Tweezing the turkey. We didn’t even notice the cat…
I gave up. A fourteen pound turkey is an amazing amount of avian acreage. We would be left with no option but to rip off and dispose of all of the skin that had been slathered with orange zest, a stick of butter, minced garlic and sage.
A feeling of embarrassment tinged with shame tugged at me as the first whiffs of roasting turkey filled the house. I had succumbed once more to the pressures of creating a perfect holiday. There we were sitting warm and dry under a brand new roof over a house filled with an abundance of food. And somehow, it wasn’t perfect.
Earlier in the week we had dropped off a donation to the annual Thanksgiving Rice Drive in City Heights. This was the ninth year that San Diego Asian Youth Organization and the Pan Pacific Law Enforcement Association co-hosted the drive to feed hungry families in San Diego County. Unsurprisingly, many of these families include Southeast Asian and African families, immigrants and refugees that are my neighbors in City Heights.

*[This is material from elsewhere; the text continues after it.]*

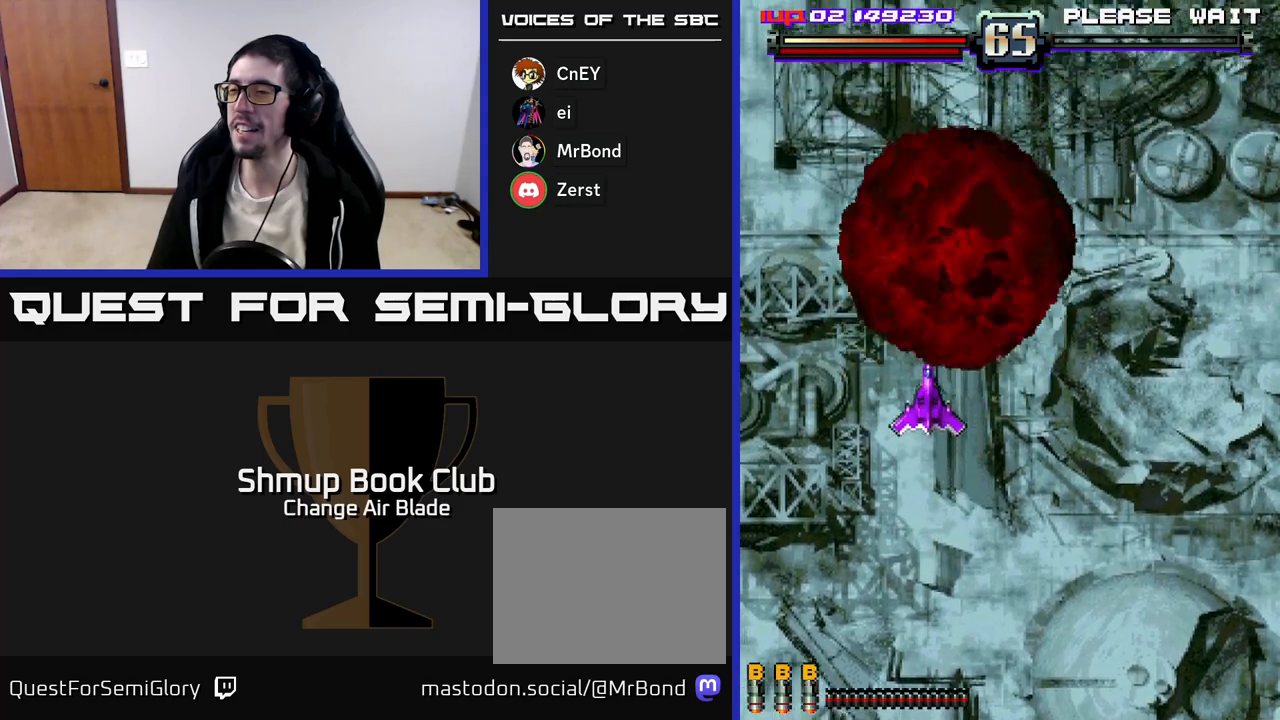
{"buttons": ["DPAD_DOWN", "DPAD_RIGHT"], "left_stick": "center", "right_stick": "center", "events": [[33, "DPAD_DOWN", "down"], [100, "DPAD_RIGHT", "down"]]}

Rich and I were invited into an immense room to see the growing wall of twenty pound bags of Costco rice ringing its perimeter. It was astounding.
I asked one of the Community Relations officers if this was the right kind of rice as I thought of the different kinds of rice stipulated in recipes that I use. Jasmine and Basamati, long grain and short grain.
There was a long pause before the Thai officer responded. “We will probably have a thousand people show up this year when we distribute the rice. Families. Elderly people. Lots of kids. It will be a wonderful day. You should join us.”

Thanksgiving rice drive 2018 partial view
At this point in my long life I have come to realize that perfection—and paradise– are places and events that took place in the past, after memory has smoothed out the sharp edges and disjunctive moments that loom large in the present. The problem seems to be that I can so easily ignore what I know in my heart.
Rich and I finally settled down to a really good meal, a really good Thanksgiving. I doubt that time will work its alchemy and serve it up as perfect in retrospect, but it will certainly join years of odd and very funny Thanksgivings.
Besides, would you really want to read about our perfect Thanksgiving?
You of all people don’t have a blowtorch handy?
The one and only item on our Black Friday shopping list.
Dear story. Lovely writing, as always.
Thanks!
And now you can do creme brulee — for breakfast. Loved the turkey and rice story.
Oh, Anna, so good to hear your voice via this article. Glad that the day was saved and you had a nice meal. I have to admit I chuckled at your predicament and at the photo of your curious kitty by your side. I am going to miss your excellent writing in SDFP. So sad you are stopping the daily newsletter. Thank you SDFP peeps for the wonderful job you have done to keep us informed.
I wish you well and am looking forward to the next version of the Free Press. Love and peace to you all.
Haven’t you tried flipping the bird at Thanksgiving?